■ EXERCISE OBJECTIVE: The expected response is the complete listing below, restated exactly, with its pictures omitted.
#### DATA SHOWN ####
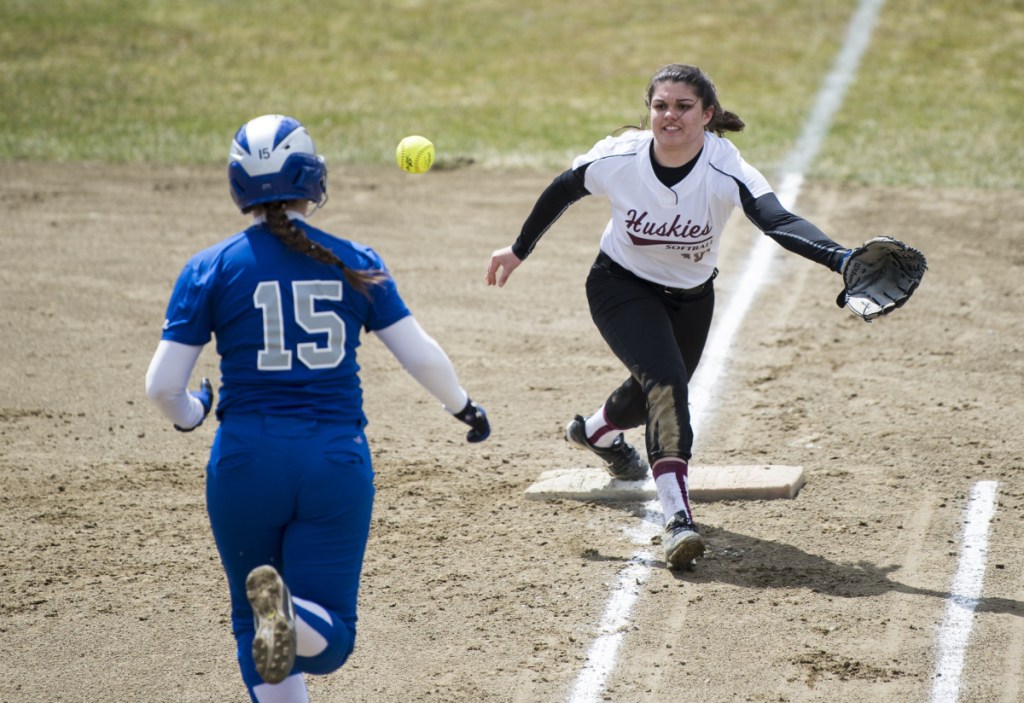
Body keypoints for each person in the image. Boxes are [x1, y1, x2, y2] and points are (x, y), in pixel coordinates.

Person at [146, 114, 490, 702]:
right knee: (330, 637)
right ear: (312, 179)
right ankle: (290, 616)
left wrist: (193, 412)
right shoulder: (351, 258)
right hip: (333, 460)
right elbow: (421, 356)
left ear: (237, 184)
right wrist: (464, 407)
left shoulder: (211, 266)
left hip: (245, 461)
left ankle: (276, 613)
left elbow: (162, 385)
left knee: (253, 625)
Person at [486, 63, 853, 570]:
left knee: (649, 396)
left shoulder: (725, 168)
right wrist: (518, 249)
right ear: (649, 111)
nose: (670, 116)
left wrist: (842, 259)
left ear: (707, 115)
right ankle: (678, 519)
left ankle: (595, 432)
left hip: (691, 299)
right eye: (661, 106)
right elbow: (562, 189)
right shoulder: (621, 158)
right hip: (620, 285)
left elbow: (777, 220)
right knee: (666, 384)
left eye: (683, 107)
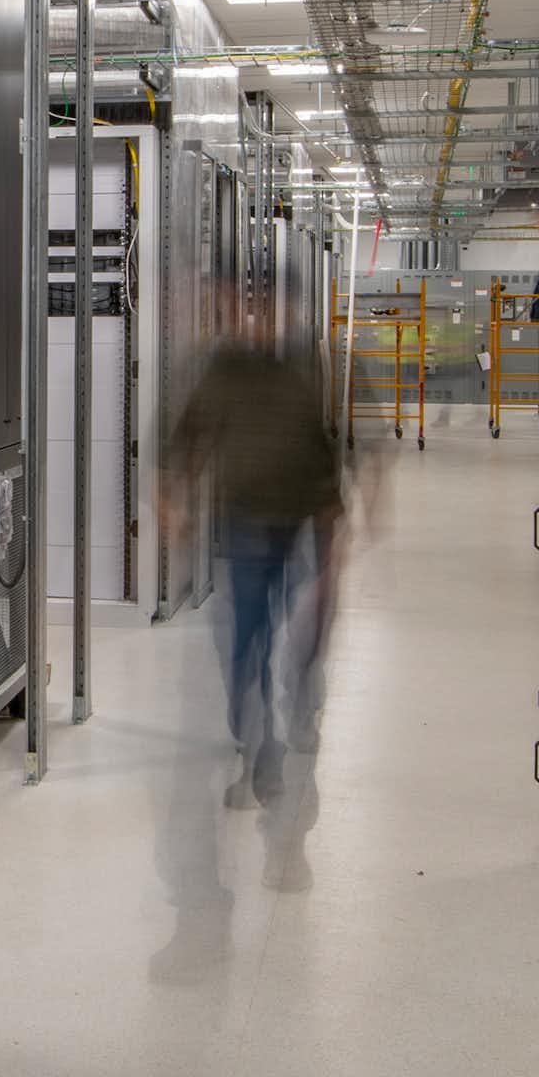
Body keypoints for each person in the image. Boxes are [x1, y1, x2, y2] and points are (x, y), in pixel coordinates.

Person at [161, 290, 346, 805]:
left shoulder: (299, 370)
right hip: (243, 527)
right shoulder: (222, 372)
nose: (256, 321)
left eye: (266, 310)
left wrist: (336, 531)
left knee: (299, 639)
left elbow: (322, 448)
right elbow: (187, 437)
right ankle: (259, 751)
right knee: (247, 639)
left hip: (297, 528)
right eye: (246, 310)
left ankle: (298, 706)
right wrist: (174, 497)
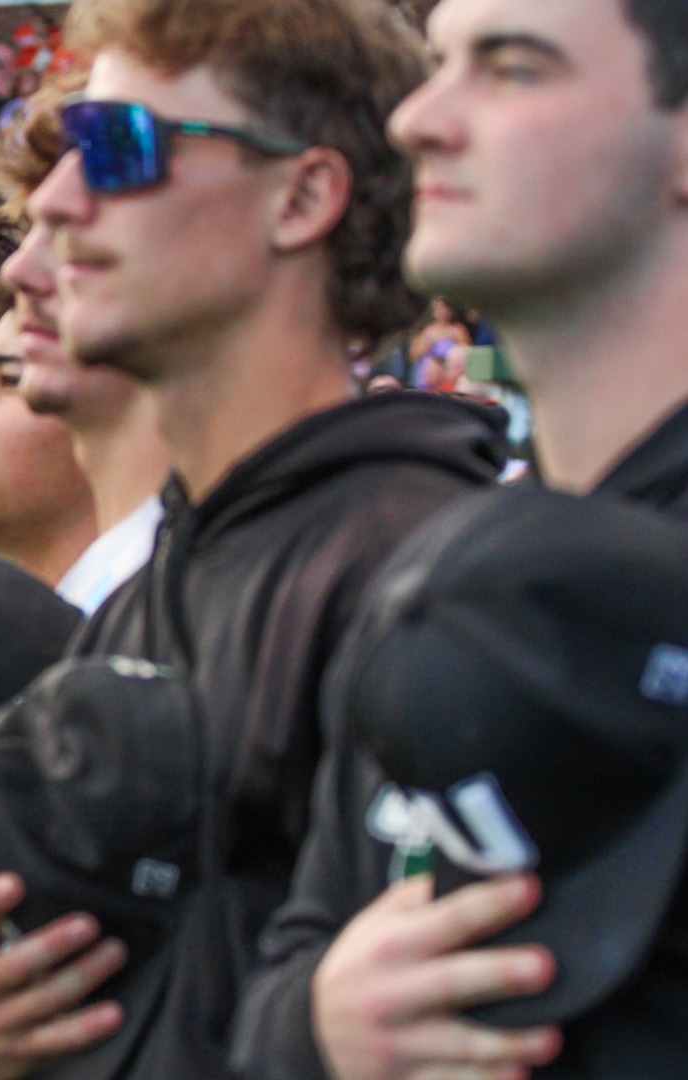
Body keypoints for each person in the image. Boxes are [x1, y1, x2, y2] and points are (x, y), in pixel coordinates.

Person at [0, 5, 500, 1077]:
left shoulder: (420, 577)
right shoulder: (171, 569)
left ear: (304, 196)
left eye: (118, 149)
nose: (59, 208)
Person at [240, 1, 688, 1077]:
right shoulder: (453, 572)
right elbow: (294, 955)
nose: (418, 120)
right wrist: (322, 1026)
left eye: (512, 67)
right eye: (436, 64)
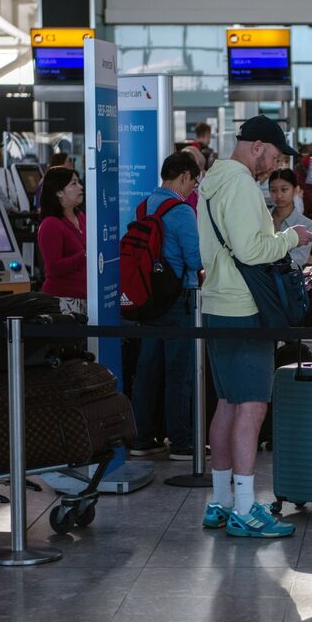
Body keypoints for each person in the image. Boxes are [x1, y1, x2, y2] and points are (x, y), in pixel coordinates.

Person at [197, 115, 312, 539]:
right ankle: (246, 509)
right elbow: (252, 250)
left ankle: (220, 501)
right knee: (252, 405)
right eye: (273, 155)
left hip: (216, 302)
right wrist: (293, 237)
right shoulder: (243, 184)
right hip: (244, 307)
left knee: (228, 402)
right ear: (257, 146)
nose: (272, 165)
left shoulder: (211, 179)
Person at [130, 151, 204, 461]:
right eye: (194, 181)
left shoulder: (144, 205)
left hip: (148, 298)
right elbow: (195, 260)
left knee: (146, 370)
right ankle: (182, 442)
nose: (193, 189)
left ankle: (143, 437)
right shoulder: (182, 211)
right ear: (184, 176)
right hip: (177, 300)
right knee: (179, 372)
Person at [36, 168, 87, 307]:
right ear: (58, 192)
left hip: (87, 298)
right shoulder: (51, 224)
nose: (80, 187)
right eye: (73, 184)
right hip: (64, 301)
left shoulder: (80, 217)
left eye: (79, 182)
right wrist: (85, 255)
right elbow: (53, 268)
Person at [267, 168, 312, 267]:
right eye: (273, 190)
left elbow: (299, 259)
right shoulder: (262, 218)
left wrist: (266, 258)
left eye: (284, 189)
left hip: (288, 279)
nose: (279, 195)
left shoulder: (306, 224)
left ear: (296, 190)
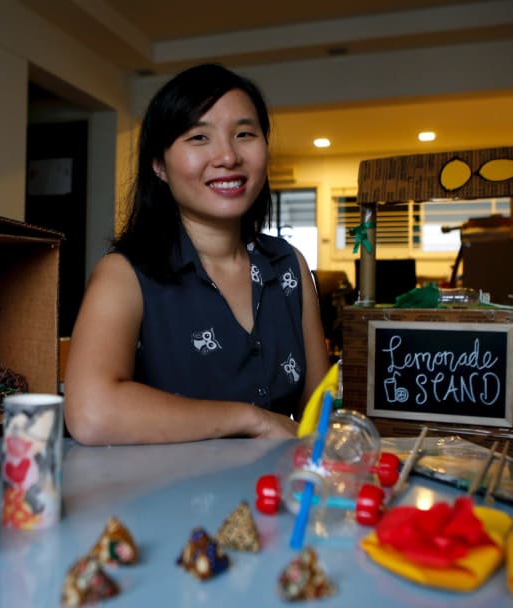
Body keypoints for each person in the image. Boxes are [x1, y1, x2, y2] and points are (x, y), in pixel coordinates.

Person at [63, 63, 328, 445]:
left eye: (245, 134)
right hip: (166, 500)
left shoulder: (288, 265)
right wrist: (251, 419)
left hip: (277, 497)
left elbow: (317, 413)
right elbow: (91, 413)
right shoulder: (124, 274)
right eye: (199, 137)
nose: (227, 156)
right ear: (159, 165)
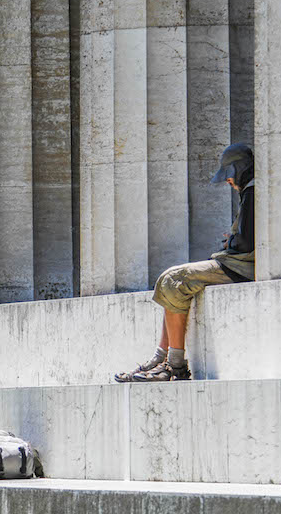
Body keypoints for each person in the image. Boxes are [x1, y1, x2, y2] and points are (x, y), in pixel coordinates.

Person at [114, 143, 255, 382]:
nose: (228, 181)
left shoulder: (252, 191)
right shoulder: (249, 191)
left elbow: (245, 242)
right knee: (170, 282)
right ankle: (160, 358)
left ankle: (174, 366)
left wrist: (232, 241)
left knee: (174, 279)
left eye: (229, 175)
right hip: (237, 263)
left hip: (241, 266)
####
■ RESPONSE AREA:
Body keypoints for each person in the image. Boxes are [x1, y1, x2, y2] and points are (x, y), in pixel coordinates.

Person at [146, 114, 490, 702]:
right knee: (330, 637)
right ear: (312, 179)
right ankle: (290, 616)
left wrist: (193, 412)
right shoulder: (351, 258)
right hip: (333, 460)
right elbow: (421, 356)
left ear: (237, 184)
right wrist: (464, 407)
left shoulder: (211, 266)
left hip: (245, 461)
left ankle: (276, 613)
left elbow: (162, 385)
left knee: (253, 625)
Person at [486, 63, 853, 570]:
left knee: (649, 396)
left shoulder: (725, 168)
right wrist: (518, 249)
right ear: (649, 111)
nose: (670, 116)
left wrist: (842, 259)
left ear: (707, 115)
right ankle: (678, 519)
left ankle: (595, 432)
left hip: (691, 299)
right eye: (661, 106)
right elbow: (562, 189)
right shoulder: (621, 158)
right hip: (620, 285)
left elbow: (777, 220)
right knee: (666, 384)
left eye: (683, 107)
Body keypoints for each person in the image. Boxes are [x1, y1, x2, y2] and points are (x, y), in pixel coordinates.

Person at [161, 290, 346, 805]:
left shoulder: (299, 370)
right hip: (243, 527)
right shoulder: (222, 372)
nose: (256, 321)
left eye: (266, 310)
left wrist: (336, 531)
left knee: (299, 639)
left elbow: (322, 448)
right elbow: (187, 437)
right ankle: (259, 751)
right knee: (247, 639)
left hip: (297, 528)
right eye: (246, 310)
left ankle: (298, 706)
right wrist: (174, 497)
Body keypoints for each person in the image. Boxes are [x1, y1, x2, y2] and points are (x, y), in pixel coordinates.

Person at [0, 5, 500, 1077]:
left shoulder: (420, 577)
right shoulder: (171, 569)
left ear: (304, 196)
left eye: (118, 149)
nose: (59, 208)
Person at [240, 1, 688, 1077]:
right shoulder: (453, 572)
right elbow: (294, 955)
nose: (418, 120)
right wrist: (322, 1026)
left eye: (512, 67)
right eye: (436, 64)
Body keypoints for each person in the image. Boxes are [x1, y1, x2, y2] and points are (x, y), in pixel coordinates.

Person at [197, 115, 312, 539]:
right ankle: (246, 509)
right elbow: (252, 250)
left ankle: (220, 501)
right knee: (252, 405)
right eye: (273, 155)
left hip: (216, 302)
right wrist: (293, 237)
right shoulder: (243, 184)
right hip: (244, 307)
left knee: (228, 402)
right ear: (257, 146)
nose: (272, 165)
left shoulder: (211, 179)
Person at [130, 151, 204, 461]:
right eye: (194, 181)
left shoulder: (144, 205)
left hip: (148, 298)
right elbow: (195, 260)
left knee: (146, 370)
right ankle: (182, 442)
nose: (193, 189)
left ankle: (143, 437)
right shoulder: (182, 211)
right ear: (184, 176)
right hip: (177, 300)
right knee: (179, 372)
Person at [36, 168, 87, 307]:
right ear: (58, 192)
left hip: (87, 298)
right shoulder: (51, 224)
nose: (80, 187)
right eye: (73, 184)
right hip: (64, 301)
left shoulder: (80, 217)
left eye: (79, 182)
right wrist: (85, 255)
right elbow: (53, 268)
Person at [267, 168, 312, 267]:
right eye: (273, 190)
left elbow: (299, 259)
right shoulder: (262, 218)
left wrist: (266, 258)
left eye: (284, 189)
left hip: (288, 279)
nose: (279, 195)
left shoulder: (306, 224)
left ear: (296, 190)
Body keypoints for each person in the image. Boxes are [x1, y1, x2, y2] and points are (x, y), in pixel coordinates.

Person at [63, 63, 328, 445]:
left eye: (245, 134)
right hip: (166, 500)
left shoulder: (288, 265)
right wrist: (251, 419)
left hip: (277, 497)
left elbow: (317, 413)
right elbow: (91, 413)
right shoulder: (124, 274)
right eye: (199, 137)
nose: (227, 156)
right ear: (159, 165)
Body keypoints for each person in the image. Boxes are [x1, y1, x2, y2] and points are (x, y), in pixel coordinates.

Person at [114, 143, 255, 382]:
nose: (228, 181)
left shoulder: (252, 191)
right shoulder: (249, 191)
left elbow: (245, 242)
right knee: (170, 282)
right ankle: (160, 358)
left ankle: (174, 366)
left wrist: (232, 241)
left knee: (174, 279)
left eye: (229, 175)
right hip: (237, 263)
left hip: (241, 266)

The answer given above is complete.